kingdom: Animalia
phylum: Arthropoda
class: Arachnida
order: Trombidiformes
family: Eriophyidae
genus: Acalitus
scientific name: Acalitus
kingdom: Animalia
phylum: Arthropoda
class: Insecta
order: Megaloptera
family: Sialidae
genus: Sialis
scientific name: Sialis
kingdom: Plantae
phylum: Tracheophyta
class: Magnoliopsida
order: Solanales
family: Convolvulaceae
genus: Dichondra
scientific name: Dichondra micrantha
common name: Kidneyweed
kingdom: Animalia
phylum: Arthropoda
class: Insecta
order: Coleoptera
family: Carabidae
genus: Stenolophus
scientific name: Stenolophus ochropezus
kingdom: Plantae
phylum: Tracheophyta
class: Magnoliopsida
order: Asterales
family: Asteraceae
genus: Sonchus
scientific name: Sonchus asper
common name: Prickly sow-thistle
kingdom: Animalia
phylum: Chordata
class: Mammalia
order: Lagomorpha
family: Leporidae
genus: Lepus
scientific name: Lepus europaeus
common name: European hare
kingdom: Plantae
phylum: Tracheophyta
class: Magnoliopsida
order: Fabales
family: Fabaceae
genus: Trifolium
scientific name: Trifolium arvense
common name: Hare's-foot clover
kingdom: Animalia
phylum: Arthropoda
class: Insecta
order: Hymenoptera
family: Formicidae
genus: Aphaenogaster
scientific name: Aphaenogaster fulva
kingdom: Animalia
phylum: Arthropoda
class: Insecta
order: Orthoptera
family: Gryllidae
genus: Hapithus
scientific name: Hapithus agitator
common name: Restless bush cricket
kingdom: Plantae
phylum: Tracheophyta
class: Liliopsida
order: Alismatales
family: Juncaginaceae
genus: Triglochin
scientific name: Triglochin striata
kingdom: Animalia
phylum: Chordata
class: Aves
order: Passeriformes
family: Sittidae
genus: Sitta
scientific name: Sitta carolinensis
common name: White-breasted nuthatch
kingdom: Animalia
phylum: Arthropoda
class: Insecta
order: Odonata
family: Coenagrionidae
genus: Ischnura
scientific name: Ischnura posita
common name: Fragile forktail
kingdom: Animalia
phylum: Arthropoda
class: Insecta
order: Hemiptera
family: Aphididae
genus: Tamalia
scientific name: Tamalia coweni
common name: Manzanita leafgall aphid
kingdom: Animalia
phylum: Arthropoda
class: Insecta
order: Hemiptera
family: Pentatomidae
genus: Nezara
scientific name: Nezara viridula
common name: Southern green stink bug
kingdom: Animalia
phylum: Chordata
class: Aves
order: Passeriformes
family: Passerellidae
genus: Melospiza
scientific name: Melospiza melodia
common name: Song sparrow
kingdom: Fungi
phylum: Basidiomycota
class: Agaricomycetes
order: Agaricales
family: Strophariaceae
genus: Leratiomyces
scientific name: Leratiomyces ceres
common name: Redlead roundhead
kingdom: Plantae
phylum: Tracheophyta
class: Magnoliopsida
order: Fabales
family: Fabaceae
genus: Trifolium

Work to complete | Between the lines holding "order: Asterales" and "scientific name: Trifolium arvense", inclusive, edit the records so that "common name" becomes "vernacular name", leaving everything else unchanged, and give back only those lines.

Full response |
order: Asterales
family: Asteraceae
genus: Sonchus
scientific name: Sonchus asper
vernacular name: Prickly sow-thistle
kingdom: Animalia
phylum: Chordata
class: Mammalia
order: Lagomorpha
family: Leporidae
genus: Lepus
scientific name: Lepus europaeus
vernacular name: European hare
kingdom: Plantae
phylum: Tracheophyta
class: Magnoliopsida
order: Fabales
family: Fabaceae
genus: Trifolium
scientific name: Trifolium arvense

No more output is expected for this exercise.